4 of my gal pals were on their way over for a ladies night.... we had to go out to eat instead since it was pure misery inside. (btw... ladies night= super fun. Repeat!!)
Got home about ten and quickly realized there was no waaaaaaay I was sleeping at home. Found a wonderful soul to shelter me for the evening. There I am- driving on I-95.. having a grand ol' time with the top down on my car, singing along with Prince, enjoying the breeze. ...Then the motorcyclists started wizzing by. I was already going like 80mph so they must have been doing 100+, at least 25-30 of them. I didnt even want to change lanes in case there was one coming I wasn't seeing. I had my seatbelt halfway on (just the bottom belt) and was thinking how stupid that was. I had just put my arm under the shoulder strap, when all the lights in front of me turned red. Brake lights. A million of them. My heart sank and I knew it was one of the bikers.

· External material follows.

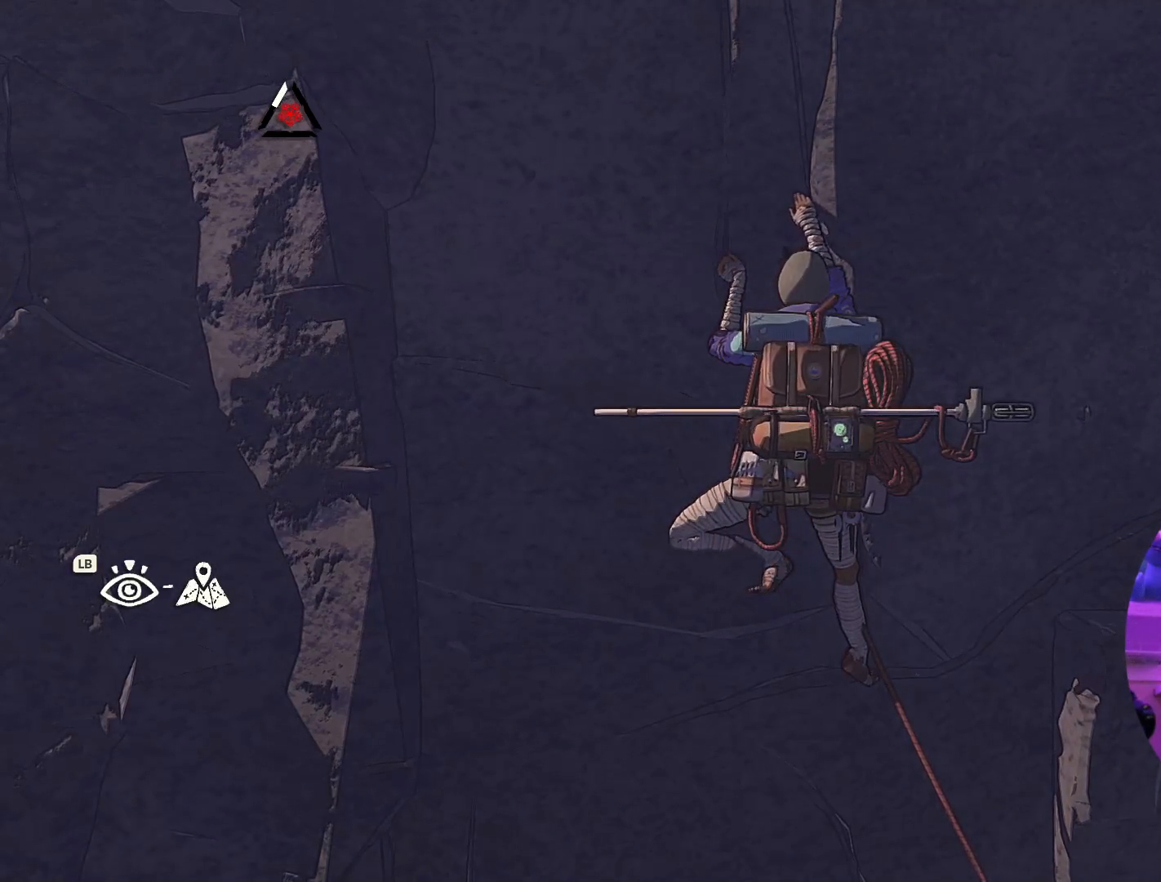
{"buttons": [], "left_stick": "up", "right_stick": "center", "events": []}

Within a few seconds I was there... the front car. I didn't see the accident but I think the others cars right that had were too close to it to stop. Only about 10 feet in front of me was a majorly crumpled up motorcycle, shards of metal and glass all over... and a guy in only jeans and a tshirt on the ground about 50 feet away. I felt my heart go up into my throat. All his buddies had stopped now and were surrounding him. I saw him move and had an instance of relief-- he's still alive. I sat there thinking what could I do... not much. So I prayed.
After the 5 longest minutes ever I realized I wasn't helping anything but slowing down the ambulances that were on the way. I couldnt go straight as there was too much debris and frantic people in front of me. I backed up a bit and weaved through to get around. As I made it past I looked over and saw him right there, not 10 feet away on the ground... lots of blood :(. I couldnt breathe much-- my heart was still in my throat.
I've been checking the internet but haven't seen any news yet. My fingers and toes are crossed he'll be okay. Please do the same.
All night and all day I've just been thinking about life and how it can be gone in an instant. How we spend so much time worrying about pointless things and stuff. What it boils down to IMHO?: Do you want to be around the people that have the most money, the most awards, the most talents... or do you want to be around those who are nice to you? Who care about you? Who make you feel good about yourself and make you want to be a better person? And do those people know that?
Just last month my sister's best friend's 3 year old son died of cancer. His name is Ronan. His mom, Maya, has an amazing blog (www.rockstarronan.com) and a foundation taking donations for finding the cure for neuroblastoma, the disease that took this cutest little 3 year old you've ever seen's life. Check it out. I recommend to start at the beginning... be ready to cry and be inspired, amung a million other emotions-- like Fuck You Cancer. She's been an inspiration to me about so many things over the last 10 months since he was diagnosed. Namely- what really matters... the people you love.
So, with all these cases of life's fragility put right in front of my face. I throw sounding cheesy and corny or risking embarrasment or rejection out the window. There's some proverb I can't recall exactly... about always telling someone how you feel in case you never get another chance or there's no tomorrow.
Don't be surprised if I get all mushy with you next time I see you. Just in case anything happens...
...and, My favorite quote (well, one of them). I have this one framed at home:
"Love in your heart wasn't put there to stay. Love isn't love until you give it away."